When Are Messages Routed to DLT?
Messages are routed to DLT in the following scenarios:
| Scenario | Example |
|---|
| Schema incompatibility | 1) Schema evolution is disabled and the record schema does not match the table schema; 2) New topic schema is incompatible with the Lakehouse table schema |
| Unsupported schema changes | Evolving a non-Variant field to Variant, or a Variant field to another type |
| Type conversion errors | Record cannot be serialized to the target lakehouse format (Iceberg/Delta/Parquet) |
| Null values | Null payload/record values from Kafka entries |
| Deserialization errors | Failures deserializing Pulsar or Kafka source data |
| Parsing failures | Schema parsing errors for Pulsar message format |
Note: Fatal errors (such as catalog connectivity issues, permission errors, or infrastructure failures) are not routed to DLT — they cause the compaction task to fail and retry.
DLT Table Naming
The DLT table name is derived from the original topic name by appending the configurable DLT suffix (default: _dlt).
Format:
<original-topic-local-name><dlt-suffix>
Example:
| Original Topic | DLT Table |
|---|
persistent://my-tenant/my-namespace/user-events | user-events_dlt (in namespace my-tenant/my-namespace) |
persistent://public/default/orders | orders_dlt (in namespace public/default) |
For Iceberg tables, the DLT table is created in the same namespace as the original table.

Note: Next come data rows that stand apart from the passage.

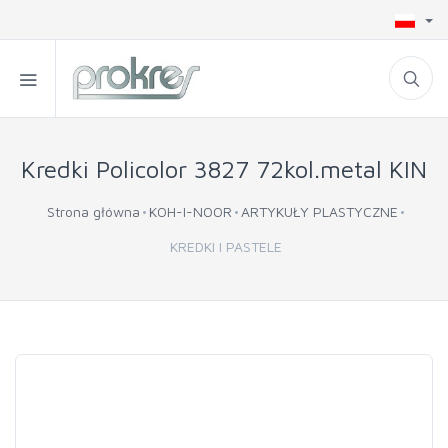
Kredki Policolor 3827 72kol.metal KIN
Strona główna
KOH-I-NOOR
ARTYKUŁY PLASTYCZNE
KREDKI I PASTELE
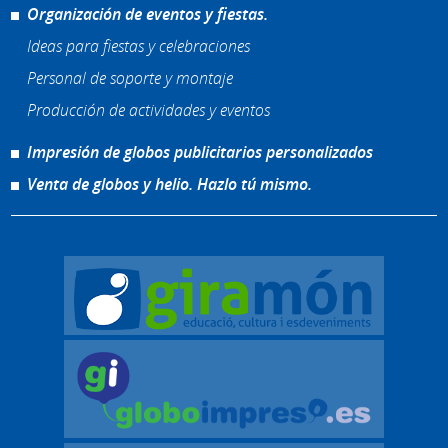
Organización de eventos y fiestas.
Ideas para fiestas y celebraciones
Personal de soporte y montaje
Producción de actividades y eventos
Impresión de globos publicitarios personalizados
Venta de globos y helio. Hazlo tú mismo.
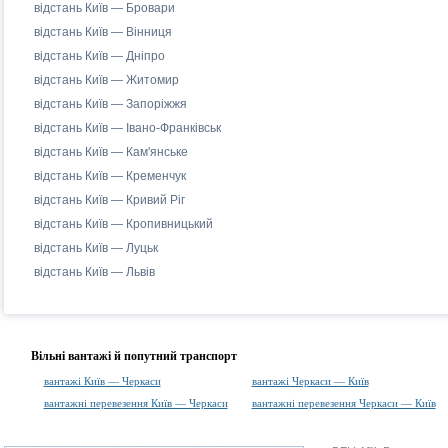
відстань Київ — Бровари
відстань Київ — Вінниця
відстань Київ — Дніпро
відстань Київ — Житомир
відстань Київ — Запоріжжя
відстань Київ — Івано-Франківськ
відстань Київ — Кам'янське
відстань Київ — Кременчук
відстань Київ — Кривий Ріг
відстань Київ — Кропивницький
відстань Київ — Луцьк
відстань Київ — Львів
Вільні вантажі й попутний транспорт
вантажі Київ — Черкаси
вантажі Черкаси — Київ
вантажні перевезення Київ — Черкаси
вантажні перевезення Черкаси — Київ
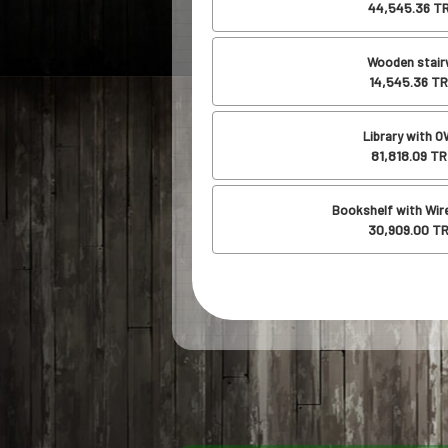
44,545.36
TR
Wooden stair
14,545.36
TR
Library with O
81,818.09
TR
Bookshelf with Wir
30,909.00
TR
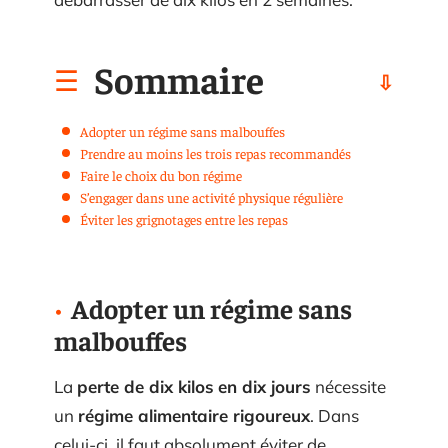
Sommaire
Adopter un régime sans malbouffes
Prendre au moins les trois repas recommandés
Faire le choix du bon régime
S’engager dans une activité physique régulière
Éviter les grignotages entre les repas
Adopter un régime sans
malbouffes
La
perte de dix kilos
en dix jours
nécessite
un
régime alimentaire rigoureux
. Dans
celui-ci, il faut absolument éviter de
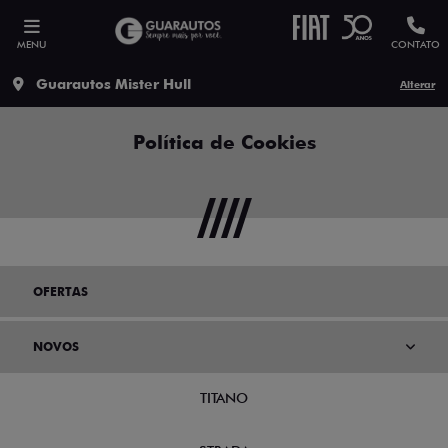
MENU
CONTATO
Guarautos Mister Hull
Alterar
Política de Cookies
OFERTAS
NOVOS
TITANO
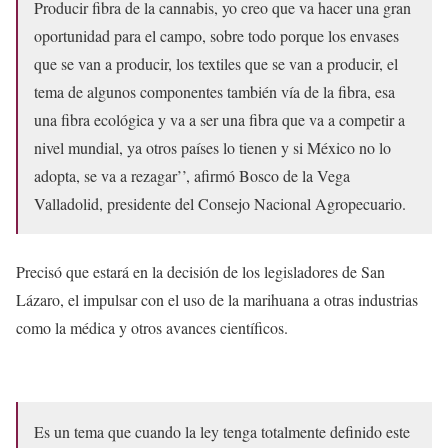
Producir fibra de la cannabis, yo creo que va hacer una gran
oportunidad para el campo, sobre todo porque los envases
que se van a producir, los textiles que se van a producir, el
tema de algunos componentes también vía de la fibra, esa
una fibra ecológica y va a ser una fibra que va a competir a
nivel mundial, ya otros países lo tienen y si México no lo
adopta, se va a rezagar’’, afirmó Bosco de la Vega
Valladolid, presidente del Consejo Nacional Agropecuario.
Precisó que estará en la decisión de los legisladores de San
Lázaro, el impulsar con el uso de la marihuana a otras industrias
como la médica y otros avances científicos.
Es un tema que cuando la ley tenga totalmente definido este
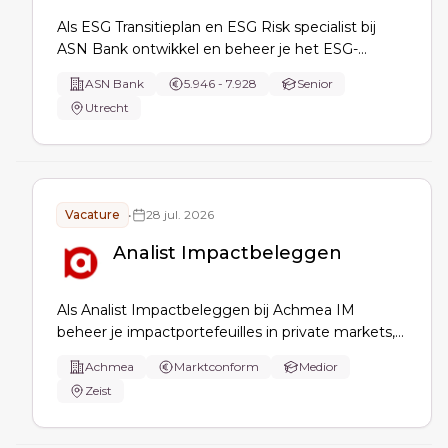
Als ESG Transitieplan en ESG Risk specialist bij
ASN Bank ontwikkel en beheer je het ESG-
transitieplan, vertaal je duurzaamheidsdoelen naar
ASN Bank
5.946 - 7.928
Senior
meetbare roadmaps en KPI’s, integreer je ESG in
Utrecht
risk & governance en ondersteun je CSRD/ESRS
en toezichtsvragen.
Vacature
•
28 jul. 2026
Analist Impactbeleggen
Als Analist Impactbeleggen bij Achmea IM
beheer je impactportefeuilles in private markets,
beoordeel je impactinvesteringen (due diligence),
Achmea
Marktconform
Medior
meet en verbeter je impact (IMM), maak je
Zeist
impactrapportages en doe je research naar
Klimaat, Biodiversiteit, Gezondheid en
Kansengelijkheid.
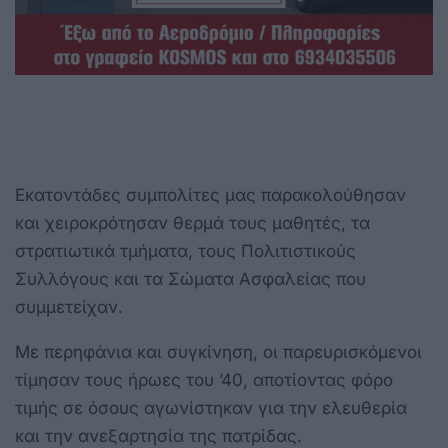
Εκατοντάδες συμπολίτες μας παρακολούθησαν
και χειροκρότησαν θερμά τους μαθητές, τα
στρατιωτικά τμήματα, τους Πολιτιστικούς
Συλλόγους και τα Σώματα Ασφαλείας που
συμμετείχαν.
Με περηφάνια και συγκίνηση, οι παρευρισκόμενοι
τίμησαν τους ήρωες του ’40, αποτίοντας φόρο
τιμής σε όσους αγωνίστηκαν για την ελευθερία
και την ανεξαρτησία της πατρίδας.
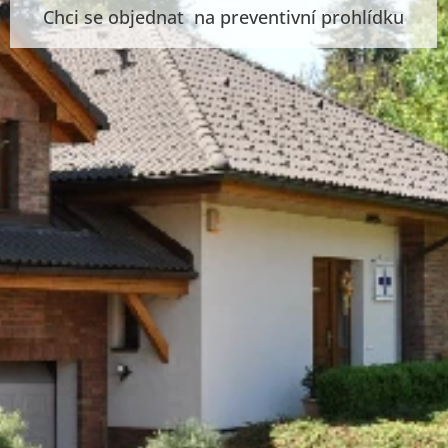
Chci se objednat na preventivní prohlídku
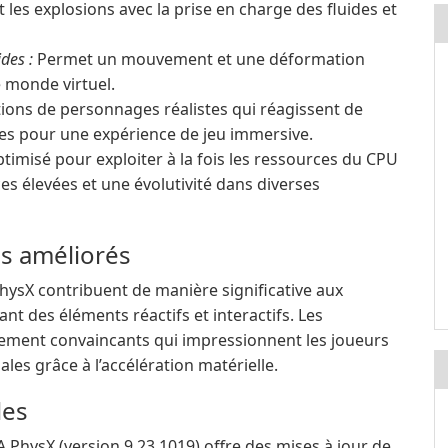
t les explosions avec la prise en charge des fluides et
des :
Permet un mouvement et une déformation
e monde virtuel.
ons de personnages réalistes qui réagissent de
es pour une expérience de jeu immersive.
timisé pour exploiter à la fois les ressources du CPU
s élevées et une évolutivité dans diverses
ls améliorés
hysX contribuent de manière significative aux
t des éléments réactifs et interactifs. Les
lement convaincants qui impressionnent les joueurs
es grâce à l’accélération matérielle.
les
 PhysX (version 9.23.1019) offre des mises à jour de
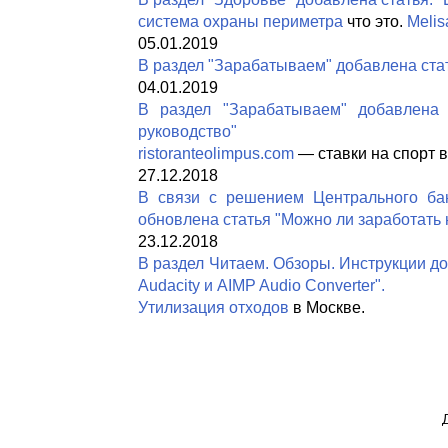
система охраны периметра
что это.
Meli
05.01.2019
В раздел "Зарабатываем" добавлена ста
04.01.2019
В раздел "Зарабатываем" добавлена 
руководство"
ristoranteolimpus.com
— ставки на спорт в
27.12.2018
В связи с решением Центрального ба
обновлена статья "Можно ли заработать 
23.12.2018
В раздел Читаем. Обзоры. Инструкции д
Audacity и AIMP Audio Converter".
Утилизация отходов
в Москве.
Д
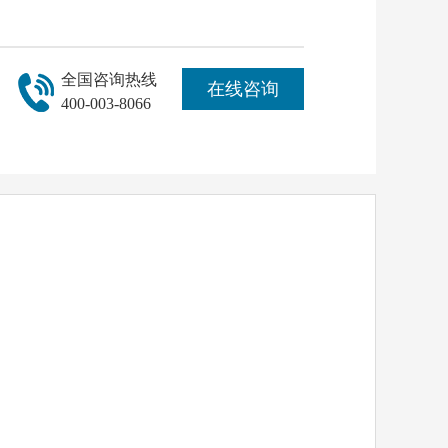
全国咨询热线
在线咨询
400-003-8066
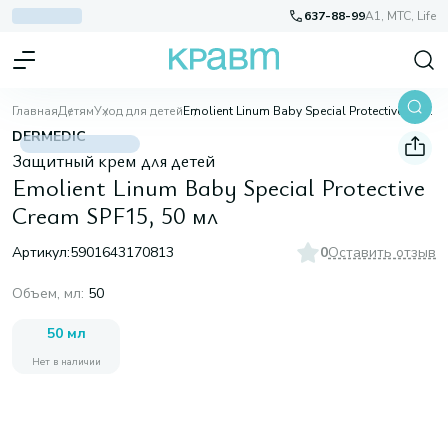
637-88-99
A1, МТС, Life
Главная
Детям
Уход для детей
Emolient Linum Baby Special Protective Cream SPF15, 50 мл
DERMEDIC
Защитный крем для детей
Emolient Linum Baby Special Protective
Cream SPF15, 50 мл
Артикул:
5901643170813
0
Оставить отзыв
Объем, мл
:
50
50 мл
Нет в наличии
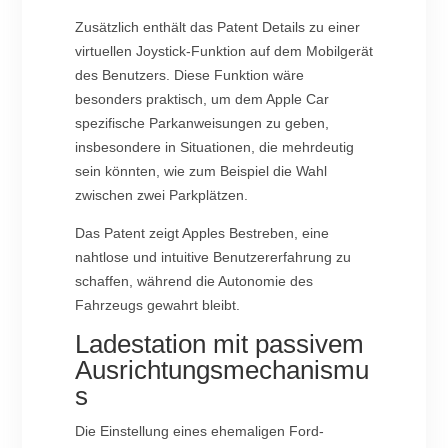
Zusätzlich enthält das Patent Details zu einer
virtuellen Joystick-Funktion auf dem Mobilgerät
des Benutzers. Diese Funktion wäre
besonders praktisch, um dem Apple Car
spezifische Parkanweisungen zu geben,
insbesondere in Situationen, die mehrdeutig
sein könnten, wie zum Beispiel die Wahl
zwischen zwei Parkplätzen.
Das Patent zeigt Apples Bestreben, eine
nahtlose und intuitive Benutzererfahrung zu
schaffen, während die Autonomie des
Fahrzeugs gewahrt bleibt.
Ladestation mit passivem
Ausrichtungsmechanismu
s
Die Einstellung eines ehemaligen Ford-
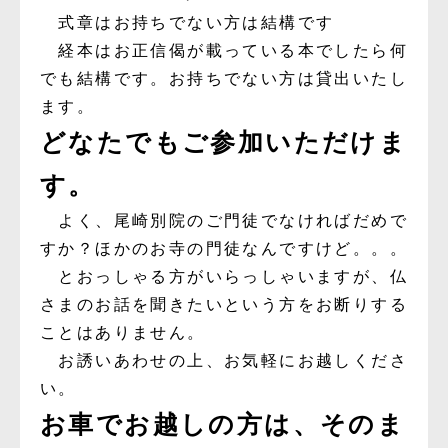
式章はお持ちでない方は結構です
経本はお正信偈が載っている本でしたら何
でも結構です。お持ちでない方は貸出いたし
ます。
どなたでもご参加いただけま
す。
よく、尾崎別院のご門徒でなければだめで
すか？ほかのお寺の門徒なんですけど。。。
とおっしゃる方がいらっしゃいますが、仏
さまのお話を聞きたいという方をお断りする
ことはありません。
お誘いあわせの上、お気軽にお越しくださ
い。
お車でお越しの方は、そのま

For Delta tables, the DLT topic is <tenant>/<namespace>/<topic-name>_dlt.
DLT Schema
Both Iceberg and Delta DLT tables use a consistent 3-field schema:
| Field | Type | Nullable | Description |
|---|
messageId | String | No | The original Pulsar or Kafka message ID |
payload | String | Yes | Base64-encoded original message payload |
failureReason | String | Yes | The error message explaining why the record failed |
This allows you to:
- Identify which messages failed and why
- Replay or reprocess the failed messages after fixing the underlying issue
- Debug schema or serialization problems
Configuring the DLT Suffix
The default DLT suffix is _dlt. To customize it, set the dlt.suffix property in the compaction service configuration:
compactionScheduler:
config:
custom:
dlt.suffix: "_deadletter"
With this configuration, the DLT table for topic user-events would be user-events-deadletter.
Monitoring DLT Activity
When the compaction writer closes, it logs a summary of DLT activity including:
- Total number of records routed to DLT
- Breakdown by failure reason (up to 100 distinct reasons tracked)
- Up to 10 sample message IDs per failure reason
Example log output:
WARN Sent 42 record(s) to DLT for topic: persistent://public/default/events, partition: 0,
failure reasons with messageIds: {"Schema evolution is disabled...": ["msgId1", "msgId2", ...]}
Use this information to diagnose schema mismatches, invalid data, or other data quality issues upstream.